Time is extremely valuable to farmers and small-business people. When a farm or commercial business is liquidated, there typically are hundreds of used tools, machinery or fixtures to be sold. Each is unique in the amount of wear and general condition. Selling each one by private agreement would be extremely expensive for both sides, so liquidations often involve auctions. This brings together several possible buyers, and the auction process takes only a few minutes to find out which one places the greatest value on any one item. Online auctions have further lowered costs, broadened information and extended this to more situations than ever were possible with physical auctions.

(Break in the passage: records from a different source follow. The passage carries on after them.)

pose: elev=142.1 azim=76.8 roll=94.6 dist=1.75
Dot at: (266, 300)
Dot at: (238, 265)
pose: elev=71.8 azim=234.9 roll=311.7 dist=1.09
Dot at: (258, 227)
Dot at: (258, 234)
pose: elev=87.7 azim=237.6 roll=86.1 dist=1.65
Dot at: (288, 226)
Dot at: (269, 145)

In an open-outcry auction, the bidding is iterative. Someone who wants a John Deere or a Picasso can follow the bidding up step-wise and bow out when her reservation price is passed. And in many cases, a bidder knows who she is bidding against and can judge other bidders’ likely behavior.
For government purchases, transparency to avoid the appearance of corruption makes an auction preferable. This works well with uniform items like diesel fuel for a DOT garage or copy paper for a public school system. It also works well for one-off projects like a new bridge for which detailed plans must be drawn in advance.

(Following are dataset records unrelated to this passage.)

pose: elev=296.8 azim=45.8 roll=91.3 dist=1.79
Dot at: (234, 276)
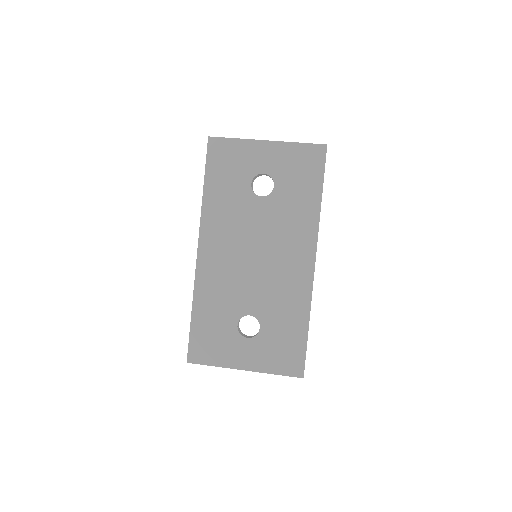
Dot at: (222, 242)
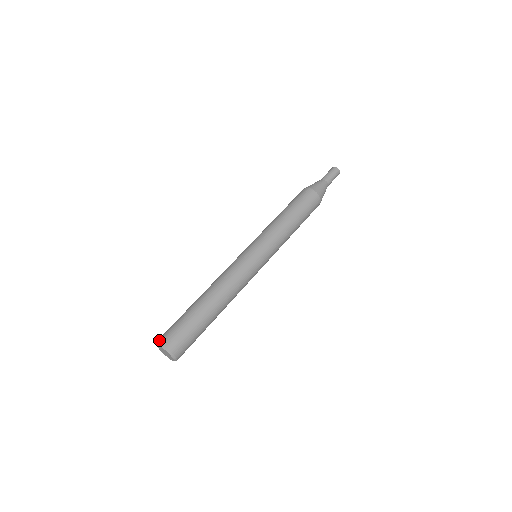
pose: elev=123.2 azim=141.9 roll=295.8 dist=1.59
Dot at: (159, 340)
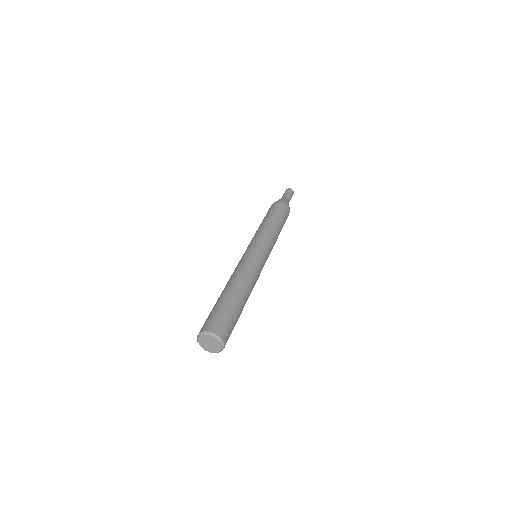
Dot at: (197, 336)
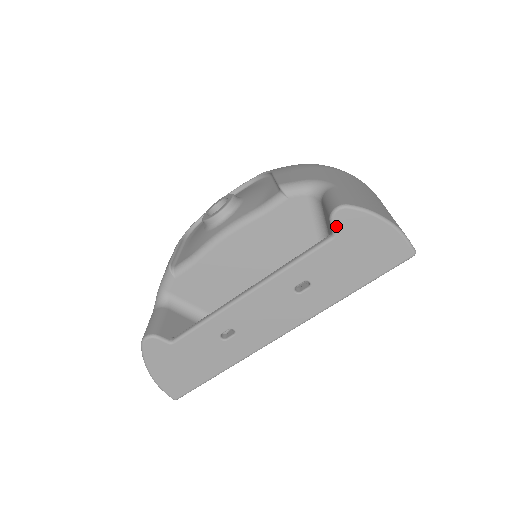
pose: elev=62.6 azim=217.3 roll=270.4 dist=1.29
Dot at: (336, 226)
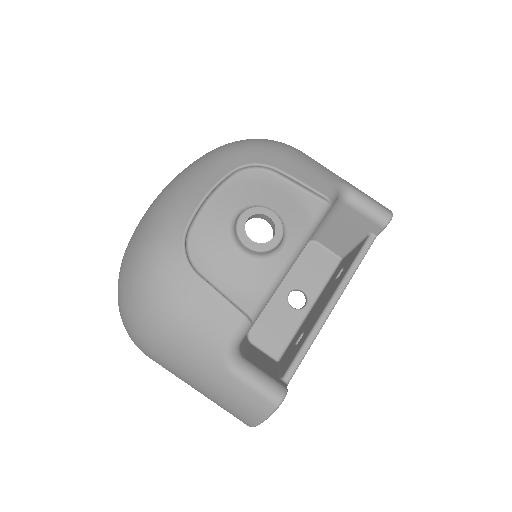
Dot at: occluded
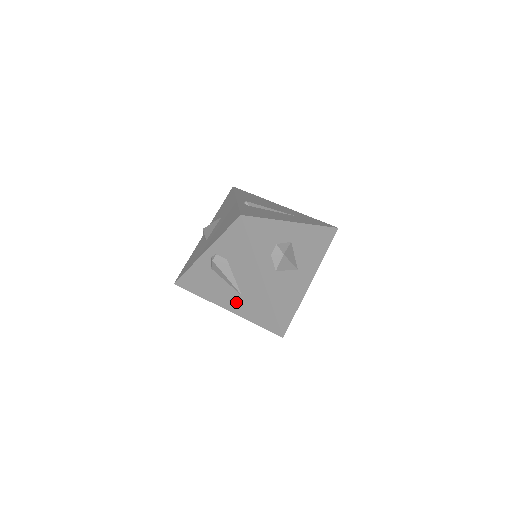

But as the product being procured becomes more variable or amorphous, auctions are more difficult. So many government bidding processes involve some sort of technical scoring system to consider nonmonetary factors. This is true for the health administration auction that this HMO lost in Minnesota, one which state human services administrators had developed over the past four years. It got high technical scores for many distinct localities and thus retained a few of them, but for most areas, the tech scores were not high enough to offset its substantially higher dollar prices.
Such a sealed single-bid auction works well for vendors bidding to supply homogeneous goods like fuel or paper. But these are less economically efficient when the auction is for a new product, one that is unique, user-specific, and that involves large values. The best option here was to design more complicated auctions, ones that included multiple rounds, and here’s where Vickery and his students come in.
The Federal Communications Commission sales of radio frequencies was just such a case. Typically, potential buyers submitted initial bids. The bids were opened and disclosed to all. Then each bidder could submit a revised bid, up or down. This is repeated several times.
Among other things, because it eliminated the danger of vastly outbidding everyone else and leaving a lot of money on the table, bidders faced less risk and had to be less cautious. The outcome of the frequency of auctions was more money for the Treasury. But it was also greater economic efficiency.
The existing Human Services bidding process was bad for one bidder. But it was also bad for the patients and counties forced to incur the transaction costs of shifting to a new provider. Moving to an iterative auction with two or three rounds of bidding might have reduced this external cost of the existing system.
Also, the HMO’s predicament sends a message to future bidders that the market is one with great risk of being left high and dry. Generating risk that need not exist is a source of wasted resources. And yet the system needs multiple bidders to prevent a monopolization of the market.
Mathematicians and economists specializing in game theory were hired both by the FCC and bidders to tease out all the ramifications of an optimal process. That need not be necessary for bidding design for administration of government health financing programs like Medicaid or the Tricare programs covering our military. But moving beyond a one-shot auction could have benefits for society as a whole as well as the direct players in this health care field.